В начале октября вышло постановление правительства – вместо одной грандиозной на два миллиона киловатт гидростанции строить несколько, по двадцать – тридцать тысяч киловатт каждая, по менее полноводным рекам нашей страны – по Верхней Волге, Оке, Клязьме, Верхней Каме, еще где-то.
Значит, мы разъедемся, кто куда получит назначение. Тюрин и Анашкин оставались в Куйбышеве, Куманин мечтал о Калуге, где жили родители его жены.
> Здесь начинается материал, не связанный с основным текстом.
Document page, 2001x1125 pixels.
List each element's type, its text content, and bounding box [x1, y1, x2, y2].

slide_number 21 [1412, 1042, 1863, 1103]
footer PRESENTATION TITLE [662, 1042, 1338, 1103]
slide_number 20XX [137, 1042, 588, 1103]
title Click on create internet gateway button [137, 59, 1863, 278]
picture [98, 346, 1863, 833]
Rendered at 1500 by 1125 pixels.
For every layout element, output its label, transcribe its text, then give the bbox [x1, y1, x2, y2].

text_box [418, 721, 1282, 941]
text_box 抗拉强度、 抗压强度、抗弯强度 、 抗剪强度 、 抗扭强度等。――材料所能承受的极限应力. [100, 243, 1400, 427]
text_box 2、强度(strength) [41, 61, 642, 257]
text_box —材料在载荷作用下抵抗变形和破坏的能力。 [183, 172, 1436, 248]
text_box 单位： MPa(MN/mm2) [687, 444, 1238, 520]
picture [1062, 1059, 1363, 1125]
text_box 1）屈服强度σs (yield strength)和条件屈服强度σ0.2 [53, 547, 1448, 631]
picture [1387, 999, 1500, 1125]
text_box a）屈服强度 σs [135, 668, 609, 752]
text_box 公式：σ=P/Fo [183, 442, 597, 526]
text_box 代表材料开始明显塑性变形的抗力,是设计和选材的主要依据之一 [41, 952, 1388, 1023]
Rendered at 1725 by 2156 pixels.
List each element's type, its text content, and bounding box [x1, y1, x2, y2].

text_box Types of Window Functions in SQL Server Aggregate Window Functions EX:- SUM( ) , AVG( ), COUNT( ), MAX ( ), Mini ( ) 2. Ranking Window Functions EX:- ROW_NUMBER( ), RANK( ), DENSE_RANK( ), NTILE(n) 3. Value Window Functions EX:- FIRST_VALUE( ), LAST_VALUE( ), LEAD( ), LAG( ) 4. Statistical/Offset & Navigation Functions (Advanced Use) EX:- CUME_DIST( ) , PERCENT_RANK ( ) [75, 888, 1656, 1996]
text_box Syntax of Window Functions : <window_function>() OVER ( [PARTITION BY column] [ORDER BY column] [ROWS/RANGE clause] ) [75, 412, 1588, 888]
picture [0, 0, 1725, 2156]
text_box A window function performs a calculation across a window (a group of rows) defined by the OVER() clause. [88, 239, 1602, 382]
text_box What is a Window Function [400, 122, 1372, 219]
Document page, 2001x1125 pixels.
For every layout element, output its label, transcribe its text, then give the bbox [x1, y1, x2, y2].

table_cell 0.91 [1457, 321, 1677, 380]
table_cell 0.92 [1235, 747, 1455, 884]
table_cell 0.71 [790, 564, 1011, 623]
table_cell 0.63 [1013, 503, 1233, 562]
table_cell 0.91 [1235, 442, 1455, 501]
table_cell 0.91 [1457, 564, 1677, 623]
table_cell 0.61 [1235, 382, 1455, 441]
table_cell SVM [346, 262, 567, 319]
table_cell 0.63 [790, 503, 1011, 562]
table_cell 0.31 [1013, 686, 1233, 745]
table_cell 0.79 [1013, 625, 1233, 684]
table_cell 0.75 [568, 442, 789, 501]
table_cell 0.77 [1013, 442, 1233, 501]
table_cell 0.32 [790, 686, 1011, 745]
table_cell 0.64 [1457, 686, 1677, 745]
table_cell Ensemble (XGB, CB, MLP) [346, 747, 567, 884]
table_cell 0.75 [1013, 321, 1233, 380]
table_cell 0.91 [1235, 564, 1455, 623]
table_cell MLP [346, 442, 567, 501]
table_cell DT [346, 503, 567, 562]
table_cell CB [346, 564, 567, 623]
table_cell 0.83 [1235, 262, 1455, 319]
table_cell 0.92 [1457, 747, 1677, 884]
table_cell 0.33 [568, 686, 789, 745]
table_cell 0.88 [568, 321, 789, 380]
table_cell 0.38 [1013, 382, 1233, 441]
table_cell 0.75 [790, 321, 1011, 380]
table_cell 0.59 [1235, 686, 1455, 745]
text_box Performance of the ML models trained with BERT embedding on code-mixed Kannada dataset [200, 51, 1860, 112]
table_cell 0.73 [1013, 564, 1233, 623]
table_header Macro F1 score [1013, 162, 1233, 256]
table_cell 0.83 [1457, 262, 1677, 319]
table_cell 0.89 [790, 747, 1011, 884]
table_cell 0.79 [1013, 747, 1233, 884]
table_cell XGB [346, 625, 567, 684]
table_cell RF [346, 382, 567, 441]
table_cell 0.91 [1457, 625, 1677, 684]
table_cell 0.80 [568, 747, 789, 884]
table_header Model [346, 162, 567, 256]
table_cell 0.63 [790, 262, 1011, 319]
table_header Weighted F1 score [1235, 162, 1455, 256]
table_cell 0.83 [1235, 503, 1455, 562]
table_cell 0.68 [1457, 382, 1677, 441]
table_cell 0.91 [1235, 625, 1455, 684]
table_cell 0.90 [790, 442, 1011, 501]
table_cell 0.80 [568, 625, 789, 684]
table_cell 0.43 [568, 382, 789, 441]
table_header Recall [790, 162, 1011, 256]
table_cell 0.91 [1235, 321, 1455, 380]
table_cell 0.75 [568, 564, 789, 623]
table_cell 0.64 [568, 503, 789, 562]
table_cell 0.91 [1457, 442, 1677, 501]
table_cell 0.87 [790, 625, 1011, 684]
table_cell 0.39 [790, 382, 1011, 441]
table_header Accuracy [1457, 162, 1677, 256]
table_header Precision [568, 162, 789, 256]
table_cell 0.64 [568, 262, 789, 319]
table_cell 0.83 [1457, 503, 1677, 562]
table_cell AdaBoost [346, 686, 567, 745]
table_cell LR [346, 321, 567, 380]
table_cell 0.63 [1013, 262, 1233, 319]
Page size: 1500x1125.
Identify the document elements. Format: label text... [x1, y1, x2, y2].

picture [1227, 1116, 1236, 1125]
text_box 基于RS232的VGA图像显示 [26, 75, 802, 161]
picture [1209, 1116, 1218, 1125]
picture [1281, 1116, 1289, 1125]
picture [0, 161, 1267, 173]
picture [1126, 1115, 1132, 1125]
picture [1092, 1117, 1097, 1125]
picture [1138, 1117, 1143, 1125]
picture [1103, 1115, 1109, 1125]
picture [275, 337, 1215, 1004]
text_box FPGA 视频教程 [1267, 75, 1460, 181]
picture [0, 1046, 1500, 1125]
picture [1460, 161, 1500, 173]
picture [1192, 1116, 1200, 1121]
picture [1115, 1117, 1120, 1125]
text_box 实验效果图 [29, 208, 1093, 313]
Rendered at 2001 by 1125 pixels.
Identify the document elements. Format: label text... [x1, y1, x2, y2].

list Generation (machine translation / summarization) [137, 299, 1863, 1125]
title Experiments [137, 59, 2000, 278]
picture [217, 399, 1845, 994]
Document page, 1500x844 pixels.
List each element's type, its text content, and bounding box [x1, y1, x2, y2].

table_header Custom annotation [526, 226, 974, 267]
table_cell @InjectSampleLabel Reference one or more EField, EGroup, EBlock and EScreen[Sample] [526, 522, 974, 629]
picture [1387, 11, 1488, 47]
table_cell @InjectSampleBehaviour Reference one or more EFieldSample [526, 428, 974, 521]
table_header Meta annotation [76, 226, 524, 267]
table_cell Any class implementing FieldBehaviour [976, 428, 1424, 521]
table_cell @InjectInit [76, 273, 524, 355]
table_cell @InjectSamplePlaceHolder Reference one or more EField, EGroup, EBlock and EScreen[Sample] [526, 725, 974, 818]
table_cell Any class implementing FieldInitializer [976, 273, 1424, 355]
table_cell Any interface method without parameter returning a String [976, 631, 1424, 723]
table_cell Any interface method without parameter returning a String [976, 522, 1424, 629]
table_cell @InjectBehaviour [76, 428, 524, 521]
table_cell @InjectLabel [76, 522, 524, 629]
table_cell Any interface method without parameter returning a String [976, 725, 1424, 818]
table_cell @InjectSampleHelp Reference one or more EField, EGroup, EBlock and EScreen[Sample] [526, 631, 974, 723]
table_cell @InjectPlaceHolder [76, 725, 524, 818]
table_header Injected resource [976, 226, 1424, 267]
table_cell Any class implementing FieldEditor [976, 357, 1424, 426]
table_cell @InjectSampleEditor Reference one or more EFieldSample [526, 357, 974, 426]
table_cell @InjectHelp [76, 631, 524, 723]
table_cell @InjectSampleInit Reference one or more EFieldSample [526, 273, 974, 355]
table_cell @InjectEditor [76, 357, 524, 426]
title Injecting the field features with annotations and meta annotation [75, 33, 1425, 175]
Бонч собирался подальше от Москвы, а я, наоборот, вознамерился устроиться к Москве поближе – во Владимире или во Ржеве.
Куманин, Бонч и я отправили письма начальнику Геологического отдела Семенцову, просили уважить наши желания. Вообще в те времена такие письма рассматривались как нарушения распорядка, считалось, что только начальству положено думать за своих подчиненных и решать их судьбы. А подчиненные должны покорно выполнять волю начальства.
Куманин и Бонч получили предписания выехать в Москву. Мы сердечно распрощались. Я продолжал ждать и беспокоился – скоро наступят холода, отправлять ли семью вперед, как решится моя судьба? Пришла телеграмма откомандировать Голицына в Москву. В середине октября я забрал семью, и с немногими вещами мы покинули Гаврилову поляну навсегда.
НА КЛЯЗЬМЕ-РЕКЕ
1.
Гидропроект помещался в Сокольниках на улице Матросская Тишина. Вход был по пропускам. В отделе геологии я радостно встретился со Всеволодом Вячеславовичем Сахаровым. Он закончил заочно вуз, получил диплом и теперь занял должность главного геолога отдела.
Я было стал с ним разговаривать о том о сем. Он меня перебил и сказал, что вышел строжайший приказ – говорить только по служебным делам, потом оглянулся и прошептал, показывая на окно:
– Смотрите, левее тюрьма, правее сумасшедший дом, а мы кандидаты туда или сюда...
В обеденный перерыв разговорились. Он сказал, что выдумали нечто совершенно несуразное – строить небольшие гидростанции на равнинной местности, уйдут под воду сотни тысяч гектаров лугов, множество населенных пунктов, даже отдельные города исчезнут, однако добавил, что так решило высокое начальство, а наше дело – не рассуждать, а исполнять с великим усердием.
Меня направили во Владимир, там на Клязьме собираются строить две гидростанции.
Столь крепка была дисциплина, что мне приказали выезжать во Владимир в ту же ночь. А я-то надеялся погулять в Москве дня три, съездить к родителям в Дмитров. Проводила меня Клавдия до Курского вокзала, и я поехал начинать новую жизнь.
Приехал во Владимир в три часа утра, кое-как добрался до гостиницы "Клязьма" – старинного каменного здания на главной улице; теперь оно снесено.